Yield vs Revenue Plans

There are two basic types of coverage - Yield Protection (YP) with a fixed price - or Revenue Protection (RP) which also protects bushel prices. Both plans have the same base or minimum bushel price which is derived directly from averaging the February close of harvest contracts on the CBOT.  There are private company plans which allow for supplemental pricing using different months to “hopefully” set a higher base price – we haven’t found any of those that we’d recommend.
YP - This is strictly a yield guarantee. Either plan is based on your own average production - your Actual Production History (APH) - and it guarantees you a selected percentage of that yield. For example, if you averaged 130 bu/a  APH, and you selected 70% YP coverage, you’d be guaranteed 91 bushels per acre and be paid a loss on any production yielding below that guarantee.   For 2020, the bushel price for corn was $3.88 .  With YP you’d be guaranteed 70% of the 130 or 91 bu. and be paid the $3.88 for anything short of the 91 bushels – no matter where the markets prices end.
RP (with Harvest Option)- This is actually a dollar policy rather than just a yield guarantee. It does not guarantee you a market price for your crops! But it does have a lot of value in the mechanics of how it works. You still have to market the grain, but RP will guarantee that you have bushels to fill a contract – you’ll either grow them or be paid 100% of CBOT prices at harvest! You have the same base or minimum price as set for YP. But, they then take your APH times that base price, and give you a minimum value per acre. Same example, with 91 bu/A. guaranteed, and using a $3.88 base price, you’d be guaranteed a minimum income of $ 353.08 per acre.   Strange year that we’ve had,  the  harvest price from the October average of the Dec corn closes was $3.99 per bushel.  No change in premium ,but your “liability” automatically increased in this situation to $3.63.09 per acre.   Look at beans – 2020 is a great example.  Base price from February was $9.17 – harvest it ran up to $ 10.55 per bushel.  If you opted to forward contract all your guaranteed beans when prices got to $10.00 in early November, and then didn’t grow that many beans, the policy will pay you that much per bushel on your shortage.  Not a perfect plan, but far better than getting just the base price of $9.17.   The revenue plan automatically takes care of a lot of problems – and the premium difference has been very minimal for that increased options it afford.   Bankers are especially fond of the concept – RP has a higher premium than YP, but usually is a far better plan.

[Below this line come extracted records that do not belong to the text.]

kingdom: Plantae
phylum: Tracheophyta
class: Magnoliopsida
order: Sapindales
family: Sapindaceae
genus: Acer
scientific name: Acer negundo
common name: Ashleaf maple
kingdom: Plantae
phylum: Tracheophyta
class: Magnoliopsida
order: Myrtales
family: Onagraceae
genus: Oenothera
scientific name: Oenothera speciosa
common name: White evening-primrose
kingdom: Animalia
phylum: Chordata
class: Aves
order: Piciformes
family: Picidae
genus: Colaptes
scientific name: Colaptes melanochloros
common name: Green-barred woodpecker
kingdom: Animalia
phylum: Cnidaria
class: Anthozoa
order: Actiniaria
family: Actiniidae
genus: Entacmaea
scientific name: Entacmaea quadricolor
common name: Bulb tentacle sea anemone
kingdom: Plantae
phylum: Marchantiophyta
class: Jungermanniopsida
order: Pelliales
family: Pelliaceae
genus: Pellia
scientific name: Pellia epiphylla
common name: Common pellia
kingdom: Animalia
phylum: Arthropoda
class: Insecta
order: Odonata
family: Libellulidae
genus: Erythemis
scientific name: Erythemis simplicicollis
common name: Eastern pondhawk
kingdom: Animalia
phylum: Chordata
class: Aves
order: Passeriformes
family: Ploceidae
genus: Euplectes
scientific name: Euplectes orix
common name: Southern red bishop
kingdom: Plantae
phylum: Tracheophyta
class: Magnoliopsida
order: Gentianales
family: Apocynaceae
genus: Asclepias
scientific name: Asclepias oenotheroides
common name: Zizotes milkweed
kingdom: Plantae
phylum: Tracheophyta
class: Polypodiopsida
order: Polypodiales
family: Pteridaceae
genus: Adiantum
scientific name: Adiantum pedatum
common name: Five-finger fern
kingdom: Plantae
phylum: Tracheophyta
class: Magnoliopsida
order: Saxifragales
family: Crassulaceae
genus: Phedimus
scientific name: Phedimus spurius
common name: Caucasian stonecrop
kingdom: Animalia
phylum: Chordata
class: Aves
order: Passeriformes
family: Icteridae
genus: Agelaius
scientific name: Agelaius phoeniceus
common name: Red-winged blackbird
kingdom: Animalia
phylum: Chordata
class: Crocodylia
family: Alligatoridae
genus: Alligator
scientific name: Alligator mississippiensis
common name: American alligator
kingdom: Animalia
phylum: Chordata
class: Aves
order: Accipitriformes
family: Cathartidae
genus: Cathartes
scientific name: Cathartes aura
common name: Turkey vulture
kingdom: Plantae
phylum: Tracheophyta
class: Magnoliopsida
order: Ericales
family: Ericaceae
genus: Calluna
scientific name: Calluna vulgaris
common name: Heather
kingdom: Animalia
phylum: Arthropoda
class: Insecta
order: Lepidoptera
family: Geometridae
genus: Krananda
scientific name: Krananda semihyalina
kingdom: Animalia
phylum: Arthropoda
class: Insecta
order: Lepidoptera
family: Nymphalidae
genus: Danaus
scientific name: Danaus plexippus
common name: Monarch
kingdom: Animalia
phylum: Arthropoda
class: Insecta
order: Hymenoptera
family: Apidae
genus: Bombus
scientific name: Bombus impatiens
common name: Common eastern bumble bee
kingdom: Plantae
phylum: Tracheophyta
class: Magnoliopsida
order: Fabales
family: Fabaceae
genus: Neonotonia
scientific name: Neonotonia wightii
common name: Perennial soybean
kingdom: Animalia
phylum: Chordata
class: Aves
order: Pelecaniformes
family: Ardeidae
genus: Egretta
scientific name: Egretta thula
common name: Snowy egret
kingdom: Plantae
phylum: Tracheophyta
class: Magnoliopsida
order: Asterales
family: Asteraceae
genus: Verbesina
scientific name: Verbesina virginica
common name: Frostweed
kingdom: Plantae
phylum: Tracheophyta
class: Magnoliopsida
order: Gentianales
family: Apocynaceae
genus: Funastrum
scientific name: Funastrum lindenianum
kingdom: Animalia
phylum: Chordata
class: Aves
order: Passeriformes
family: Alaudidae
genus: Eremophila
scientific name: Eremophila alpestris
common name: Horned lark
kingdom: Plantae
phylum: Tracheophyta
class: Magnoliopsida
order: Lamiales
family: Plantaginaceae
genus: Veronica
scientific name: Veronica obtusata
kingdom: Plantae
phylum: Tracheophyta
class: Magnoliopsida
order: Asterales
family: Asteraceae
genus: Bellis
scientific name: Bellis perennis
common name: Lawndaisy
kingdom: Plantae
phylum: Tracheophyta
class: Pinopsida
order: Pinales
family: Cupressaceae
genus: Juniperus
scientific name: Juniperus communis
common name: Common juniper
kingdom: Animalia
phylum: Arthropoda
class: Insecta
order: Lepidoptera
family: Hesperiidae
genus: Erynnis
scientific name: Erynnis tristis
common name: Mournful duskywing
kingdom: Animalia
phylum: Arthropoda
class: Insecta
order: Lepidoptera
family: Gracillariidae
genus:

Enterprise Units (EU) - A wrinkle that “muddies the waters” is this election of unit structure for your coverage. EU is not a new concept, but starting in 2009, there has been a significant extra premium subsidy applied to EU. Maybe a little over-simplified, but this extra subsidy reduces the premium to around 1/3 the cost of the same coverage with optional or separate units. After years of recommending that we separate coverage as much as possible, the savings have been too much to ignore - you have to consider  EU.   Talk with your agent!

 From a perspective of actual insurance coverage, we like the EU – for the same premium dollars, you can cover and guarantee far more bushels than with any other structure!  If you are looking to try and generate income  from crop insurance, move on!!  It shouldn’t and doesn’t work that way.  EU lumps all of your share of the crop together for loss purposes, and isolated losses from some of your farms may not pay a loss with EU, but,…… at the end of the day you can guarantee more bushels of your crops, and “insure” your continued operation.   The same premium dollars with EU will buy 10-15% more coverage than the other basic or OU structure.  It’s insurance – and like most insurance, it’s only as good as your agent.

We will admit EU is not fair to smaller operators – it’s sometimes harder for them to meet the  requirement to qualify for EU.   You must be eligible for at least two separate sub-units to qualify for the subsidy (premium reduction) .   Depending on the county you’ll need at least 20% of your crop or 20 acres of it planted in tat least wo different sections and/or FSA farm numbers.  This qualification is something you need to clarify with your agent well before planting – you can elect the EU option by sales closing date (15 March) and have it added to your policy, but at acreage reporting time, if the  planted acres don’t meet these 20/20 rules, you’ll end up with a bill for the far more expensive basic or optional unit coverage!!   Again, with a lot of acres qualifying may not be as much of an issue, but the premium dollars are well worth understanding these 20/20 rules and how they apply to your operation.  

We should mention that these rules also carry over to Prevented Planting  - with the ugly spring weather we get in this part of the world, PP is certainly not un-common.  PP is a very valuable part of the policy -  obviously more so for some areas and operations than others.  One factor you should remember is that to get the cheaper EU rates on all of your PP  acres, you still must plant enough to qualify for EU.   We had instances where farmer only mudded in 20 acres on one farm out of an intended 600 acres “before the end of the late planting period”.   He didn’t qualify for EU - his PP claim amount was not affected, but his premium billing was basically tripled!